> **Request**: Once the pictures are set aside, transcribe each line of the data exactly.

> **Records for this task**:

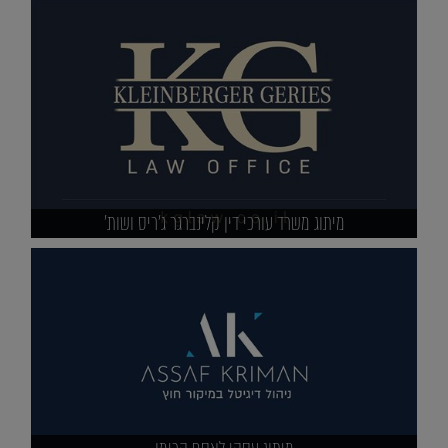
מיתוג משרד עורכי דין קלינברגר ג'ריס ושות'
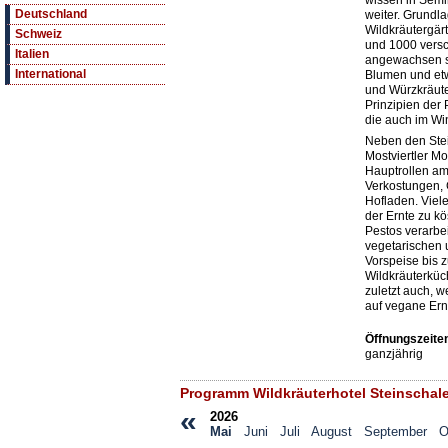
wissen in Sem
Deutschland
weiter. Grundla
Wildkräutergärt
Schweiz
und 1000 vers
Italien
angewachsen si
International
Blumen und etw
und Würzkräut
Prinzipien der 
die auch im Win
Neben den Stei
Mostviertler Mo
Hauptrollen am 
Verkostungen, 
Hofladen. Viel
der Ernte zu k
Pestos verarbei
vegetarischen 
Vorspeise bis z
Wildkräuterküch
zuletzt auch, w
auf vegane Ern
Öffnungszeite
ganzjährig
Programm Wildkräuterhotel Steinschale
«
2026
Mai
Juni
Juli
August
September
O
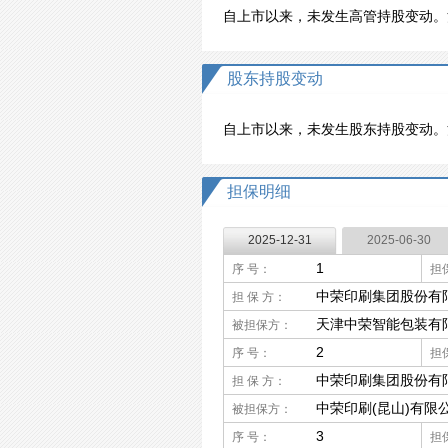
自上市以来，未发生高管持股变动。
股东持股变动
自上市以来，未发生股东持股变动。
担保明细
2025-12-31
2025-06-30
1
序 号：
担
中荣印刷集团股份有
担 保 方：
天津中荣智能包装有
被担保方：
2
序 号：
担
中荣印刷集团股份有
担 保 方：
中荣印刷(昆山)有限
被担保方：
3
序 号：
担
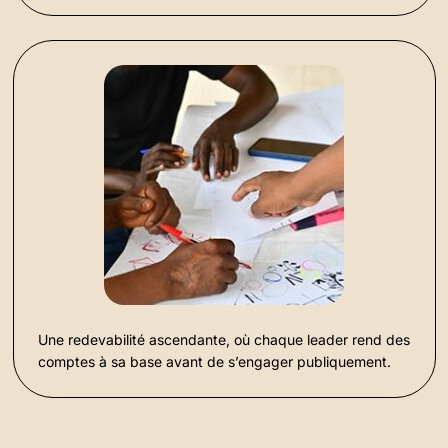
Une redevabilité ascendante, où chaque leader rend des
comptes à sa base avant de s’engager publiquement.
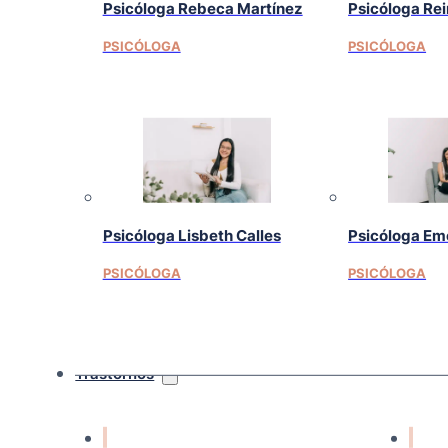
Psicóloga Rebeca Martínez
Psicóloga Re
PSICÓLOGA
PSICÓLOGA
Psicóloga Lisbeth Calles
Psicóloga Em
PSICÓLOGA
PSICÓLOGA
Trastornos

> **Exercise response**:
מיתוג משרד עורכי דין קלינברגר ג'ריס ושות'
wissen in Sem
Deutschland
weiter. Grundla
Wildkräutergärt
Schweiz
und 1000 vers
Italien
angewachsen si
International
Blumen und etw
und Würzkräut
Prinzipien der 
die auch im Win
Neben den Stei
Mostviertler Mo
Hauptrollen am 
Verkostungen, 
Hofladen. Viel
der Ernte zu k
Pestos verarbei
vegetarischen 
Vorspeise bis z
Wildkräuterküch
zuletzt auch, w
auf vegane Ern
Öffnungszeite
ganzjährig
Programm Wildkräuterhotel Steinschale
«
2026
Mai
Juni
Juli
August
September
O
自上市以来，未发生高管持股变动。
股东持股变动
自上市以来，未发生股东持股变动。
担保明细
2025-12-31
2025-06-30
1
序 号：
担
中荣印刷集团股份有
担 保 方：
天津中荣智能包装有
被担保方：
2
序 号：
担
中荣印刷集团股份有
担 保 方：
中荣印刷(昆山)有限
被担保方：
3
序 号：
担
Une redevabilité ascendante, où chaque leader rend des
comptes à sa base avant de s’engager publiquement.
Psicóloga Rebeca Martínez
Psicóloga Re
PSICÓLOGA
PSICÓLOGA
Psicóloga Lisbeth Calles
Psicóloga Em
PSICÓLOGA
PSICÓLOGA
Trastornos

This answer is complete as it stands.